People came to the festival in hundreds from Visakhapatnam and beyond to witness first the balloons taking off in the early morning light. The days passed in a cloud of balloon clouds and looping flights of para-motoring. The nights came alive with ‘night glow’ displays of tethered hot-air balloons glowing and swaying in the breeze. The nights pulsed with balloon light and regional music. By all accounts, the most impressive balloons on display were Iwi the Kiwi, the seahorse-shaped Neptuno and the giant Bumble Bee.

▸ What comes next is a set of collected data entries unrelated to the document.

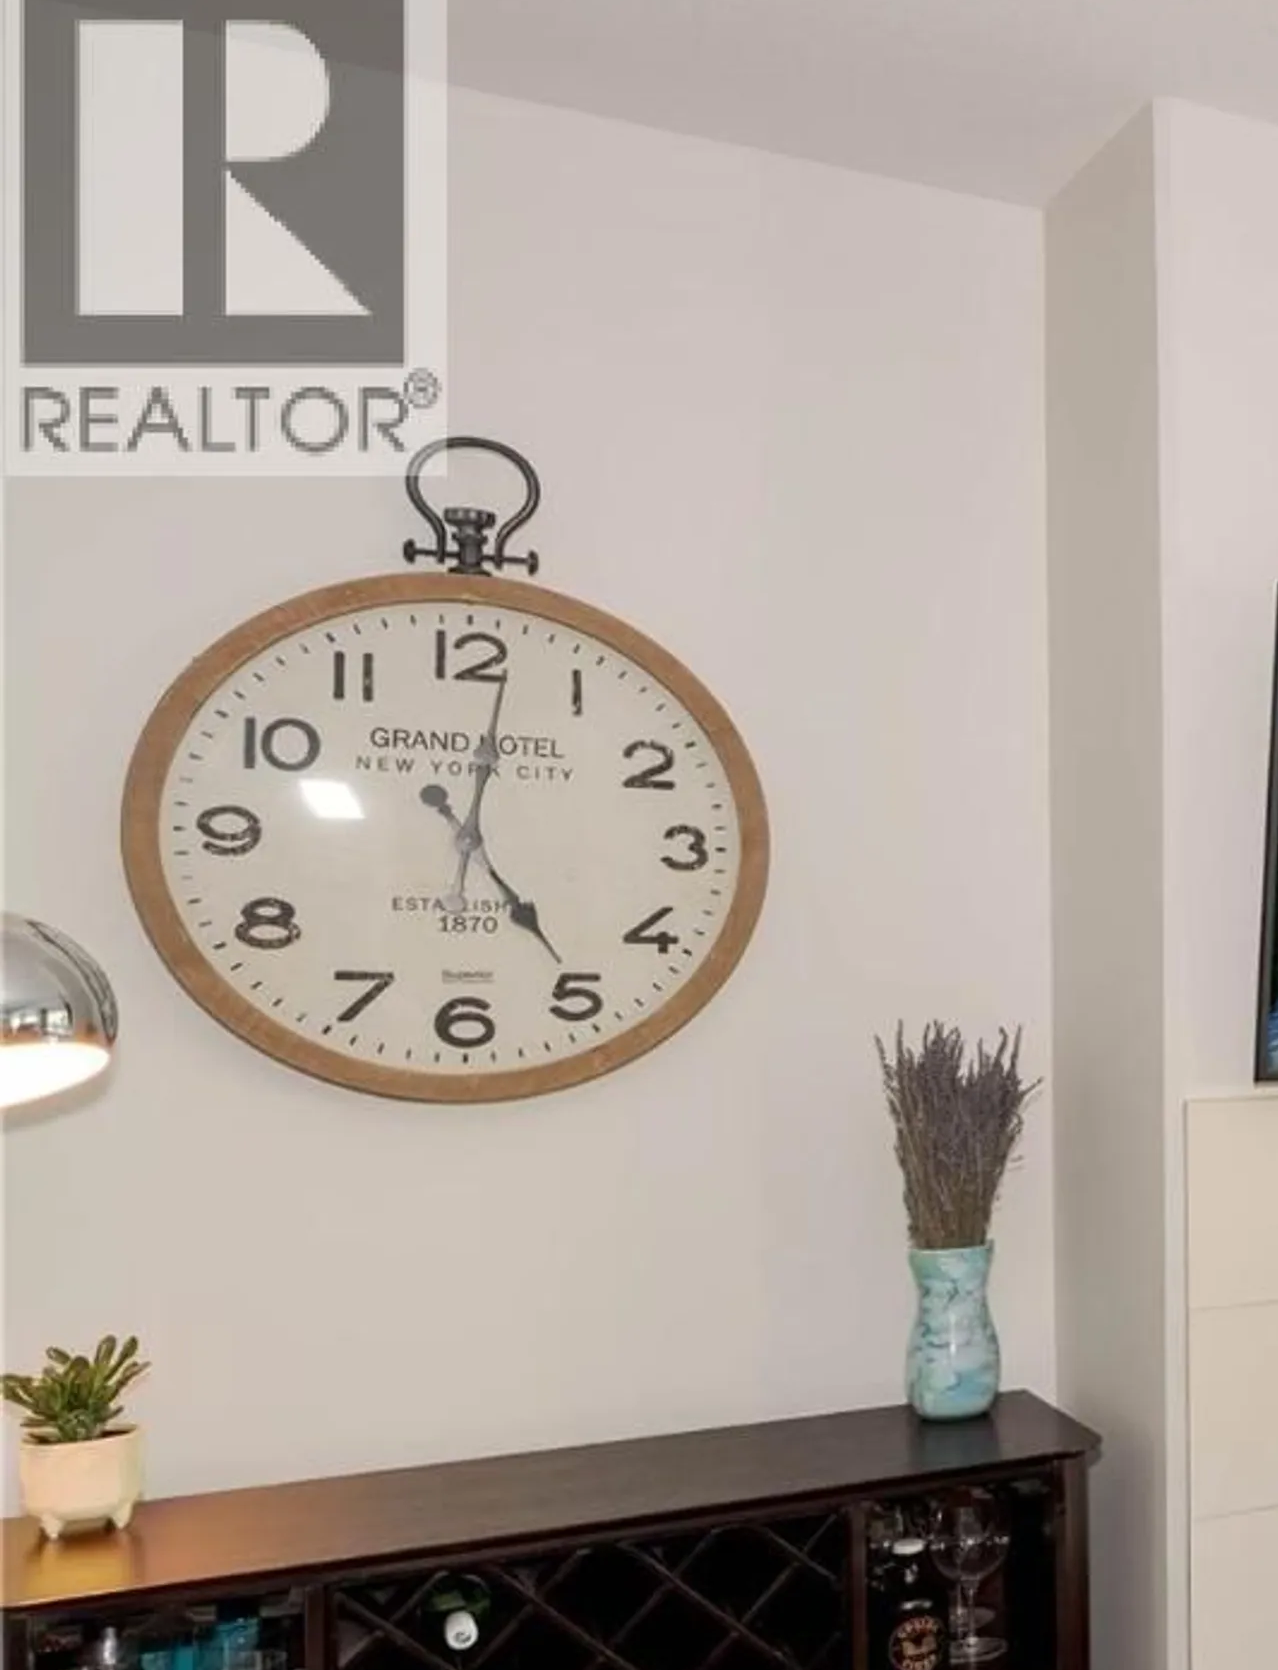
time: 5:01
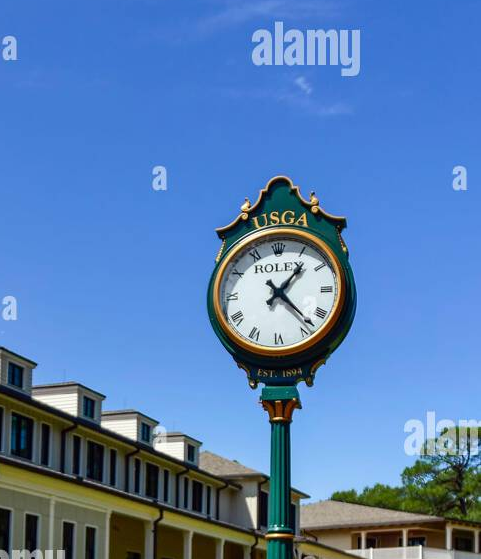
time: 1:22
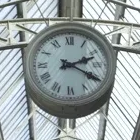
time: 2:20
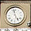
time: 4:57
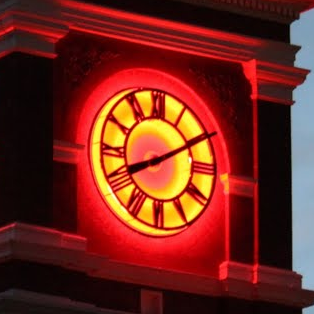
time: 8:10
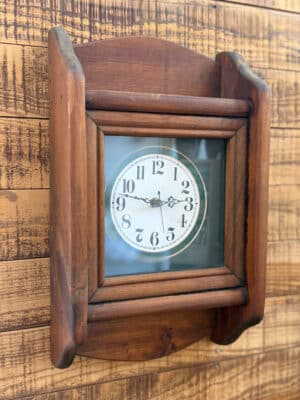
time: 2:46
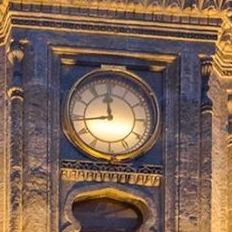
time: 11:43
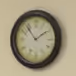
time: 1:53
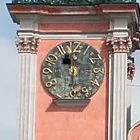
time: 11:31
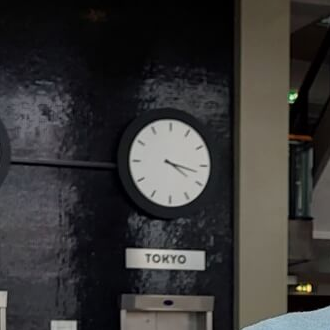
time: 4:17
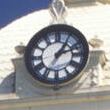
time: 1:11
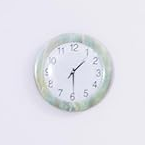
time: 1:29
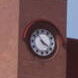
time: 3:53
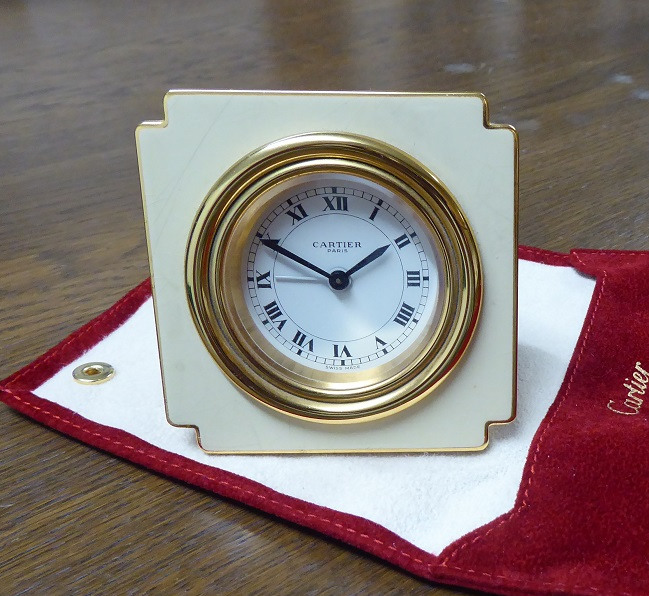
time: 1:49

Araku has long been popular with tourists for the Borra Caves nearby, Bongulo chicken (chicken smoked in bamboo), its local coffee, and its native tribes. I loved the flavour that Araku chocolates added to my coffee, and I heard that the strawberry farms in the area provide luscious flavours. I stepped out my tent on my way to dinner one night when I came across women from the Pooja tribe singing and dancing around the campsite fires. They were performing Dhimsa, the traditional dance of Visakhapatnam. Suddenly, a rather beautiful dancer, who was holding a peacock feather in one hand, pulled me into the group. Others came by and joined in until it seemed that the whole campsite was dancing.

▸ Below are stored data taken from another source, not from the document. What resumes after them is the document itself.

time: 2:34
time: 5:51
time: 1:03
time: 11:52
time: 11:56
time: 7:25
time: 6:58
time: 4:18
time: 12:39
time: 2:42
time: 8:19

I was eventually able to escape and enjoy the whole scene – the magic of the music and the dancing, and the serenity of the Araku night sky above. The day’s adventure and the evening delights finally took their toll, and the luxury tent provided a comfortable place to fall asleep and dream of soaring.

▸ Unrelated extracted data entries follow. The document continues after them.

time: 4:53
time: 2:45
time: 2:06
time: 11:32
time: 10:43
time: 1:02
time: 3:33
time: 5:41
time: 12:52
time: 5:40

Flying free. In a sense, Araku will always mean that to me.
HOW TO GET THERE
By rail: Visakhapatnam station is the nearest. Direct trains to Araku are available there.
By road: Araku is well connected by road, and it is a pleasant drive Visakhapatnam. If you drive down from Vizag, which takes around three hours, you can also stop at the marvellous Borra Caves along the way.
WHERE TO STAY
Araku has limited but well-equipped options for overnight accommodation. The Valley Resort if luxury is what you want. Haritha Mayuri is an option if you want to be closer to nature. But for a truly remarkable experience, nothing beats glamping!
WHAT TO EAT
You just have to treat yourself to Araku’s famous Bongulo (bamboo) chicken. And be sure to sample the local coffee, a pack or two of Indian spices and chia seeds at very low prices!
For more information, visit the website of the Araku Balloon Festival
• Visit the Borra Caves, India’s deepest caves. They date back a million years.
• Be sure to take in the Tribal Museum – it provides remarkable displays of tribal lifestyles in the Eastern Ghats.
• The area’s spectacular waterfalls and reservoirs are a must-see.
• Visit Araku’s renowned coffee plantations, and keep an eye out for bee-keeping yards.